■ EXERCISE DESCRIPTION ■
Take from the data every line in which the word "cornel" is found.

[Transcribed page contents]
____________________

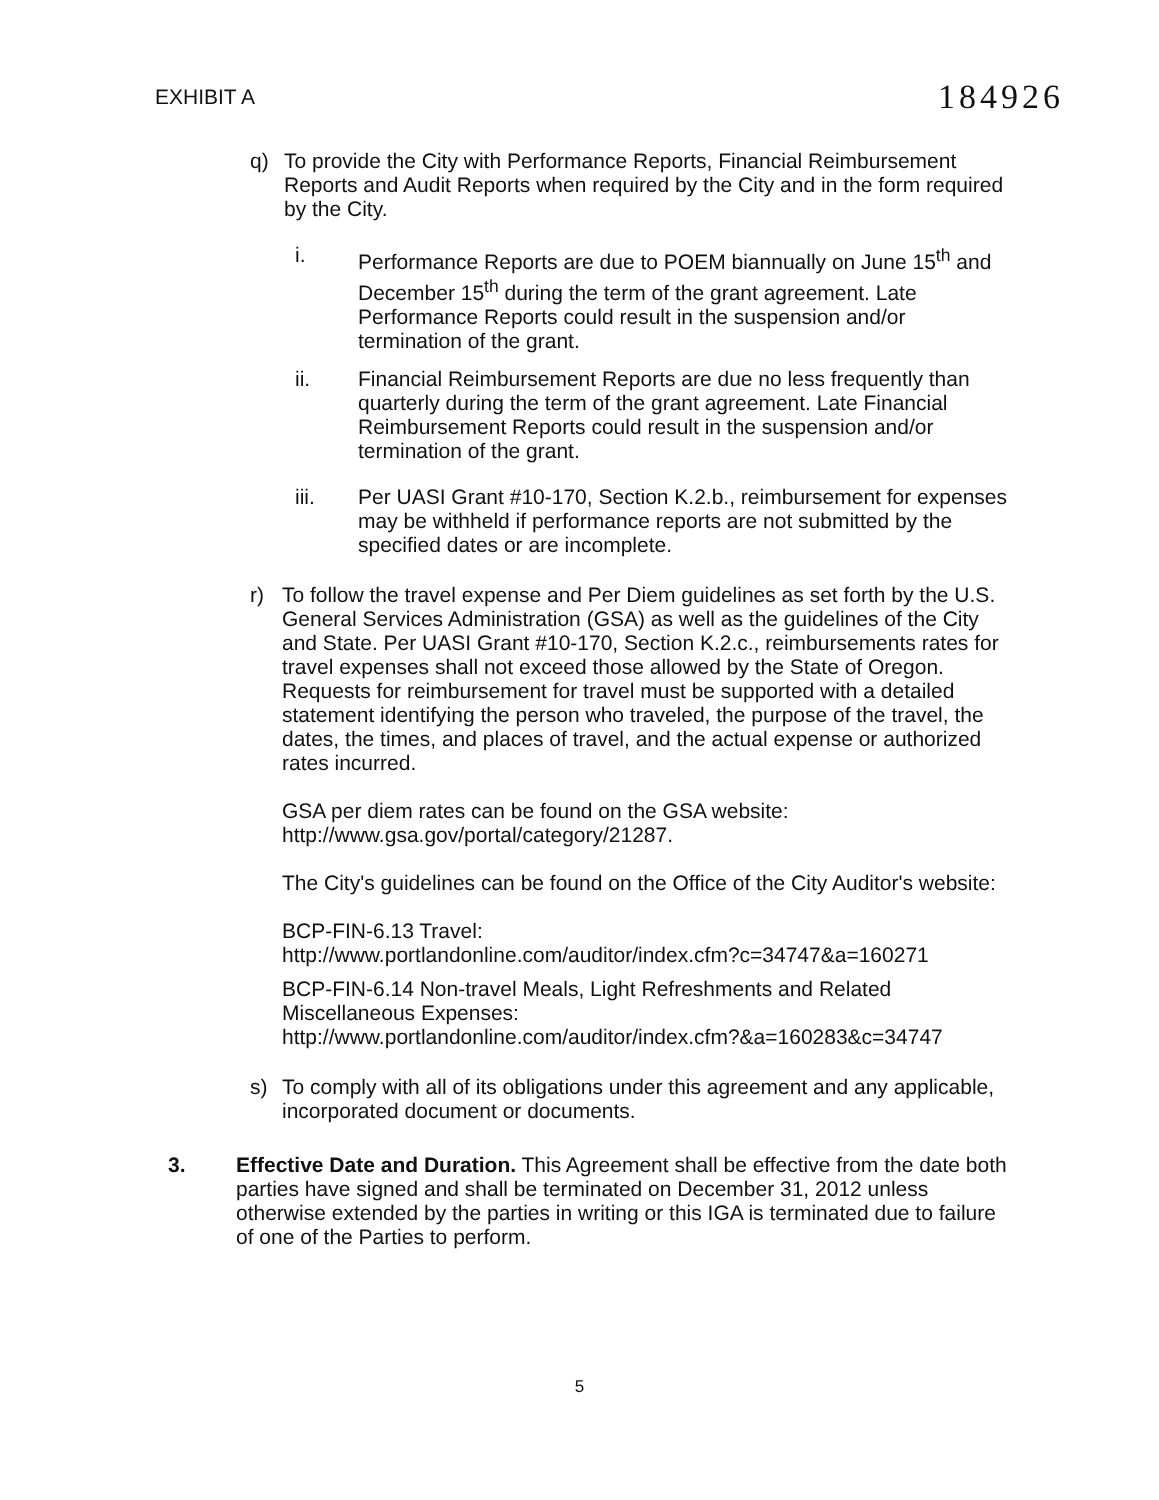EXHIBIT A 184926
q) To provide the City with Performance Reports, Financial Reimbursement Reports and Audit Reports when required by the City and in the form required by the City.
i. Performance Reports are due to POEM biannually on June 15<sup>th</sup> and December 15<sup>th</sup> during the term of the grant agreement. Late Performance Reports could result in the suspension and/or termination of the grant.
ii. Financial Reimbursement Reports are due no less frequently than quarterly during the term of the grant agreement. Late Financial Reimbursement Reports could result in the suspension and/or termination of the grant.
iii. Per UASI Grant #10-170, Section K.2.b., reimbursement for expenses may be withheld if performance reports are not submitted by the specified dates or are incomplete.
r) To follow the travel expense and Per Diem guidelines as set forth by the U.S. General Services Administration (GSA) as well as the guidelines of the City and State. Per UASI Grant #10-170, Section K.2.c., reimbursements rates for travel expenses shall not exceed those allowed by the State of Oregon. Requests for reimbursement for travel must be supported with a detailed statement identifying the person who traveled, the purpose of the travel, the dates, the times, and places of travel, and the actual expense or authorized rates incurred.
GSA per diem rates can be found on the GSA website: http://www.gsa.gov/portal/category/21287.
The City's guidelines can be found on the Office of the City Auditor's website:
BCP-FIN-6.13 Travel:
http://www.portlandonline.com/auditor/index.cfm?c=34747&a=160271
BCP-FIN-6.14 Non-travel Meals, Light Refreshments and Related Miscellaneous Expenses:
http://www.portlandonline.com/auditor/index.cfm?&a=160283&c=34747
s) To comply with all of its obligations under this agreement and any applicable, incorporated document or documents.
3. Effective Date and Duration. This Agreement shall be effective from the date both parties have signed and shall be terminated on December 31, 2012 unless otherwise extended by the parties in writing or this IGA is terminated due to failure of one of the Parties to perform.
5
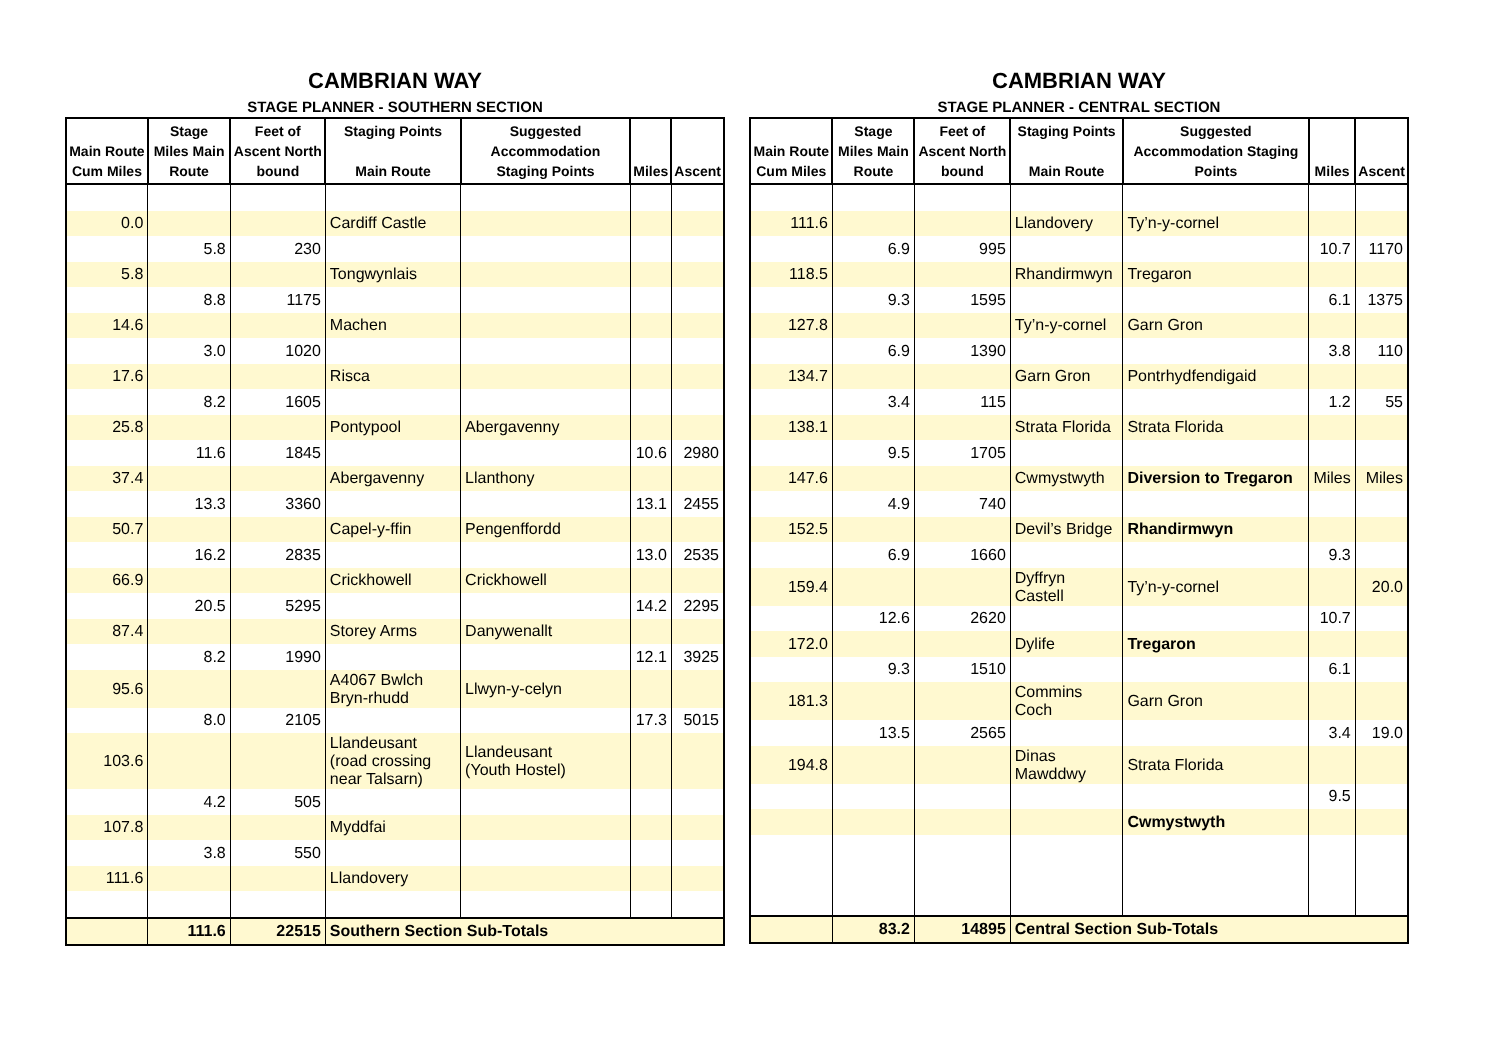CAMBRIAN WAY
STAGE PLANNER - SOUTHERN SECTION
| Main Route Cum Miles | Stage Miles Main Route | Feet of Ascent North bound | Staging Points Main Route | Suggested Accommodation Staging Points | Miles | Ascent |
| --- | --- | --- | --- | --- | --- | --- |
| 0.0 | | | Cardiff Castle | | | |
| | 5.8 | 230 | | | | |
| 5.8 | | | Tongwynlais | | | |
| | 8.8 | 1175 | | | | |
| 14.6 | | | Machen | | | |
| | 3.0 | 1020 | | | | |
| 17.6 | | | Risca | | | |
| | 8.2 | 1605 | | | | |
| 25.8 | | | Pontypool | Abergavenny | | |
| | 11.6 | 1845 | | | 10.6 | 2980 |
| 37.4 | | | Abergavenny | Llanthony | | |
| | 13.3 | 3360 | | | 13.1 | 2455 |
| 50.7 | | | Capel-y-ffin | Pengenffordd | | |
| | 16.2 | 2835 | | | 13.0 | 2535 |
| 66.9 | | | Crickhowell | Crickhowell | | |
| | 20.5 | 5295 | | | 14.2 | 2295 |
| 87.4 | | | Storey Arms | Danywenallt | | |
| | 8.2 | 1990 | | | 12.1 | 3925 |
| 95.6 | | | A4067 Bwlch Bryn-rhudd | Llwyn-y-celyn | | |
| | 8.0 | 2105 | | | 17.3 | 5015 |
| 103.6 | | | Llandeusant (road crossing near Talsarn) | Llandeusant (Youth Hostel) | | |
| | 4.2 | 505 | | | | |
| 107.8 | | | Myddfai | | | |
| | 3.8 | 550 | | | | |
| 111.6 | | | Llandovery | | | |
| | 111.6 | 22515 | Southern Section Sub-Totals | | | |
CAMBRIAN WAY
STAGE PLANNER - CENTRAL SECTION
| Main Route Cum Miles | Stage Miles Main Route | Feet of Ascent North bound | Staging Points Main Route | Suggested Accommodation Staging Points | Miles | Ascent |
| --- | --- | --- | --- | --- | --- | --- |
| 111.6 | | | Llandovery | Ty’n-y-cornel | | |
| | 6.9 | 995 | | | 10.7 | 1170 |
| 118.5 | | | Rhandirmwyn | Tregaron | | |
| | 9.3 | 1595 | | | 6.1 | 1375 |
| 127.8 | | | Ty’n-y-cornel | Garn Gron | | |
| | 6.9 | 1390 | | | 3.8 | 110 |
| 134.7 | | | Garn Gron | Pontrhydfendigaid | | |
| | 3.4 | 115 | | | 1.2 | 55 |
| 138.1 | | | Strata Florida | Strata Florida | | |
| | 9.5 | 1705 | | | | |
| 147.6 | | | Cwmystwyth | Diversion to Tregaron | Miles | Miles |
| | 4.9 | 740 | | | | |
| 152.5 | | | Devil’s Bridge | Rhandirmwyn | | |
| | 6.9 | 1660 | | | 9.3 | |
| 159.4 | | | Dyffryn Castell | Ty’n-y-cornel | | 20.0 |
| | 12.6 | 2620 | | | 10.7 | |
| 172.0 | | | Dylife | Tregaron | | |
| | 9.3 | 1510 | | | 6.1 | |
| 181.3 | | | Commins Coch | Garn Gron | | |
| | 13.5 | 2565 | | | 3.4 | 19.0 |
| 194.8 | | | Dinas Mawddwy | Strata Florida | | |
| | | | | | 9.5 | |
| | | | | Cwmystwyth | | |
| | 83.2 | 14895 | Central Section Sub-Totals | | | |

____________________

■ RESPONSE ■
| 111.6 | | | Llandovery | Ty’n-y-cornel | | |
| 127.8 | | | Ty’n-y-cornel | Garn Gron | | |
| 159.4 | | | Dyffryn Castell | Ty’n-y-cornel | | 20.0 |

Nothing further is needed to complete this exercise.